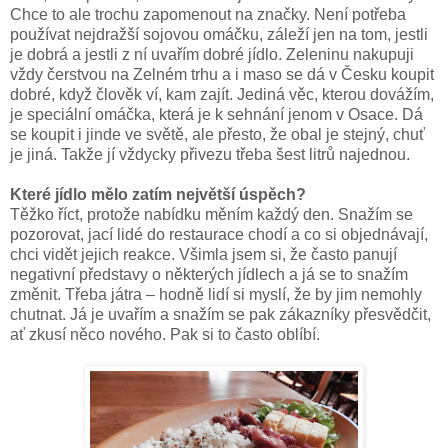
Chce to ale trochu zapomenout na značky. Není potřeba
používat nejdražší sojovou omáčku, záleží jen na tom, jestli
je dobrá a jestli z ní uvařím dobré jídlo. Zeleninu nakupuji
vždy čerstvou na Zelném trhu a i maso se dá v Česku koupit
dobré, když člověk ví, kam zajít. Jediná věc, kterou dovážím,
je speciální omáčka, která je k sehnání jenom v Osace. Dá
se koupit i jinde ve světě, ale přesto, že obal je stejný, chuť
je jiná. Takže jí vždycky přivezu třeba šest litrů najednou.
Které jídlo mělo zatím největší úspěch?
Těžko říct, protože nabídku měním každý den. Snažím se
pozorovat, jací lidé do restaurace chodí a co si objednávají,
chci vidět jejich reakce. Všimla jsem si, že často panují
negativní představy o některých jídlech a já se to snažím
změnit. Třeba játra – hodně lidí si myslí, že by jim nemohly
chutnat. Já je uvařím a snažím se pak zákazníky přesvědčit,
ať zkusí něco nového. Pak si to často oblíbí.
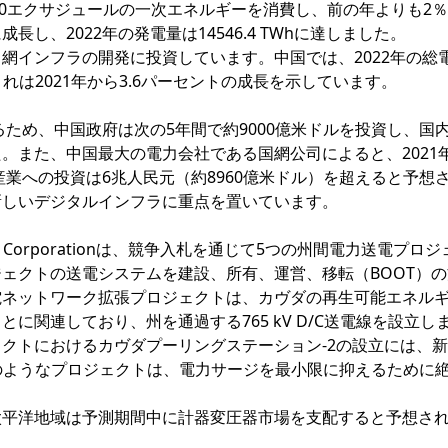
7.60エクサジュールの一次エネルギーを消費し、前の年よりも2
し、2022年の発電量は14546.4 TWhに達しました。
網インフラの開発に投資しています。中国では、2022年の総
これは2021年から3.6パーセントの成長を示しています。
るため、中国政府は次の5年間で約9000億米ドルを投資し、国
。また、中国最大の電力会社である国網公司によると、2021
産業への投資は6兆人民元（約8960億米ドル）を超えると予想
新しいデジタルインフラに重点を置いています。
Corporationは、競争入札を通じて5つの州間電力送電プロ
ェクトの送電システムを建設、所有、運営、移転（BOOT）
電ネットワーク拡張プロジェクトは、カヴダの再生可能エネル
に関連しており、州を通過する765 kV D/C送電線を設立し
クトにおけるカヴダプーリングステーション-2の設立には、
ます。このようなプロジェクトは、電力サージを最小限に抑えるために
太平洋地域は予測期間中に計器変圧器市場を支配すると予想さ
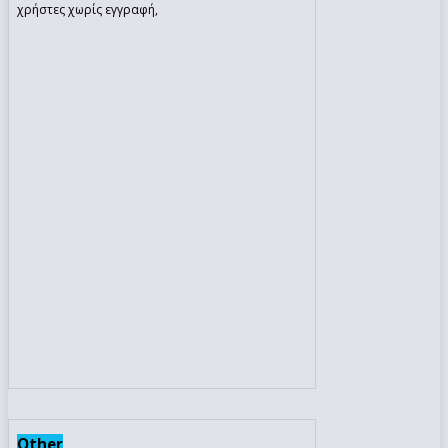
χρήστες χωρίς εγγραφή,
Other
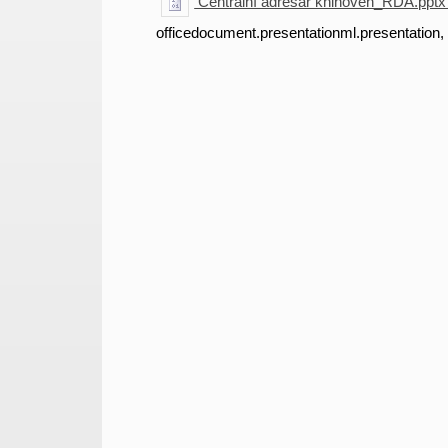
Centrální adresář knihoven_RDA.ppt
officedocument.presentationml.presentation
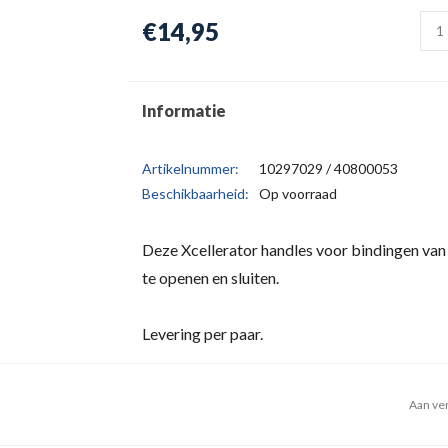
€14,95
Informatie
Artikelnummer:
10297029 / 40800053
Beschikbaarheid:
Op voorraad
Deze Xcellerator handles voor bindingen van
te openen en sluiten.
Levering per paar.
Aan ver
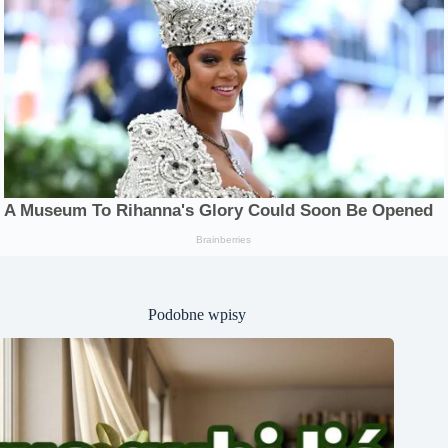
Podobne wpisy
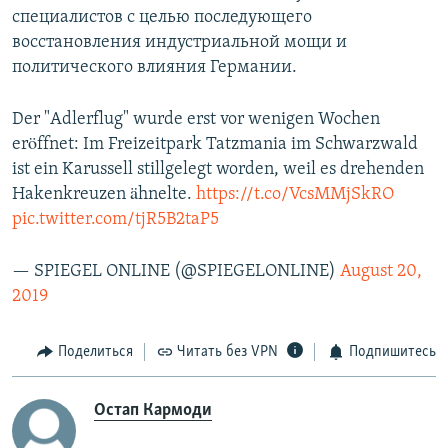
специалистов с целью последующего
восстановления индустриальной мощи и
политического влияния Германии.
Der "Adlerflug" wurde erst vor wenigen Wochen
eröffnet: Im Freizeitpark Tatzmania im Schwarzwald
ist ein Karussell stillgelegt worden, weil es drehenden
Hakenkreuzen ähnelte.
https://t.co/VcsMMjSkRO
pic.twitter.com/tjR5B2taP5
— SPIEGEL ONLINE (@SPIEGELONLINE)
August 20,
2019
Поделиться
Читать без VPN
Подпишитесь
Остап Кармоди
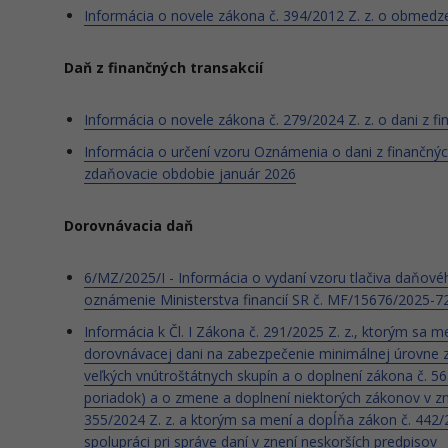
Informácia o novele zákona č. 394/2012 Z. z. o obmedze
Daň z finančných transakcií
Informácia o novele zákona č. 279/2024 Z. z. o dani z fi
Informácia o určení vzoru Oznámenia o dani z finančných 
zdaňovacie obdobie január 2026
Dorovnávacia daň
6/MZ/2025/I - Informácia o vydaní vzoru tlačiva daňové
oznámenie Ministerstva financií SR č. MF/15676/2025-7
Informácia k Čl. I Zákona č. 291/2025 Z. z., ktorým sa m
dorovnávacej dani na zabezpečenie minimálnej úrovne 
veľkých vnútroštátnych skupín a o doplnení zákona č. 56
poriadok) a o zmene a doplnení niektorých zákonov v zn
355/2024 Z. z. a ktorým sa mení a dopĺňa zákon č. 442
spolupráci pri správe daní v znení neskorších predpisov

+++++

• **Do zrobienia**: Przepisz, proszę, powyższe wiersze, zmieniając „Op voorraad” na „Uitverkocht” i nie ruszając niczego innego. W odpowiedzi pomiń obrazy.

• **Odpowiedź do zadania**:
Chce to ale trochu zapomenout na značky. Není potřeba
používat nejdražší sojovou omáčku, záleží jen na tom, jestli
je dobrá a jestli z ní uvařím dobré jídlo. Zeleninu nakupuji
vždy čerstvou na Zelném trhu a i maso se dá v Česku koupit
dobré, když člověk ví, kam zajít. Jediná věc, kterou dovážím,
je speciální omáčka, která je k sehnání jenom v Osace. Dá
se koupit i jinde ve světě, ale přesto, že obal je stejný, chuť
je jiná. Takže jí vždycky přivezu třeba šest litrů najednou.
Které jídlo mělo zatím největší úspěch?
Těžko říct, protože nabídku měním každý den. Snažím se
pozorovat, jací lidé do restaurace chodí a co si objednávají,
chci vidět jejich reakce. Všimla jsem si, že často panují
negativní představy o některých jídlech a já se to snažím
změnit. Třeba játra – hodně lidí si myslí, že by jim nemohly
chutnat. Já je uvařím a snažím se pak zákazníky přesvědčit,
ať zkusí něco nového. Pak si to často oblíbí.
7.60エクサジュールの一次エネルギーを消費し、前の年よりも2
し、2022年の発電量は14546.4 TWhに達しました。
網インフラの開発に投資しています。中国では、2022年の総
これは2021年から3.6パーセントの成長を示しています。
るため、中国政府は次の5年間で約9000億米ドルを投資し、国
。また、中国最大の電力会社である国網公司によると、2021
産業への投資は6兆人民元（約8960億米ドル）を超えると予想
新しいデジタルインフラに重点を置いています。
Corporationは、競争入札を通じて5つの州間電力送電プロ
ェクトの送電システムを建設、所有、運営、移転（BOOT）
電ネットワーク拡張プロジェクトは、カヴダの再生可能エネル
に関連しており、州を通過する765 kV D/C送電線を設立し
クトにおけるカヴダプーリングステーション-2の設立には、
ます。このようなプロジェクトは、電力サージを最小限に抑えるために
太平洋地域は予測期間中に計器変圧器市場を支配すると予想さ
χρήστες χωρίς εγγραφή,
Other
Centrální adresář knihoven_RDA.ppt
officedocument.presentationml.presentation
€14,95
Informatie
Artikelnummer:
10297029 / 40800053
Beschikbaarheid:
Uitverkocht
Deze Xcellerator handles voor bindingen van
te openen en sluiten.
Levering per paar.
Aan ver
Podobne wpisy
специалистов с целью последующего
восстановления индустриальной мощи и
политического влияния Германии.
Der "Adlerflug" wurde erst vor wenigen Wochen
eröffnet: Im Freizeitpark Tatzmania im Schwarzwald
ist ein Karussell stillgelegt worden, weil es drehenden
Hakenkreuzen ähnelte.
https://t.co/VcsMMjSkRO
pic.twitter.com/tjR5B2taP5
— SPIEGEL ONLINE (@SPIEGELONLINE)
August 20,
2019
Поделиться
Читать без VPN
Подпишитесь
Остап Кармоди
Informácia o novele zákona č. 394/2012 Z. z. o obmedze
Daň z finančných transakcií
Informácia o novele zákona č. 279/2024 Z. z. o dani z fi
Informácia o určení vzoru Oznámenia o dani z finančných 
zdaňovacie obdobie január 2026
Dorovnávacia daň
6/MZ/2025/I - Informácia o vydaní vzoru tlačiva daňové
oznámenie Ministerstva financií SR č. MF/15676/2025-7
Informácia k Čl. I Zákona č. 291/2025 Z. z., ktorým sa m
dorovnávacej dani na zabezpečenie minimálnej úrovne 
veľkých vnútroštátnych skupín a o doplnení zákona č. 56
poriadok) a o zmene a doplnení niektorých zákonov v zn
355/2024 Z. z. a ktorým sa mení a dopĺňa zákon č. 442
spolupráci pri správe daní v znení neskorších predpisov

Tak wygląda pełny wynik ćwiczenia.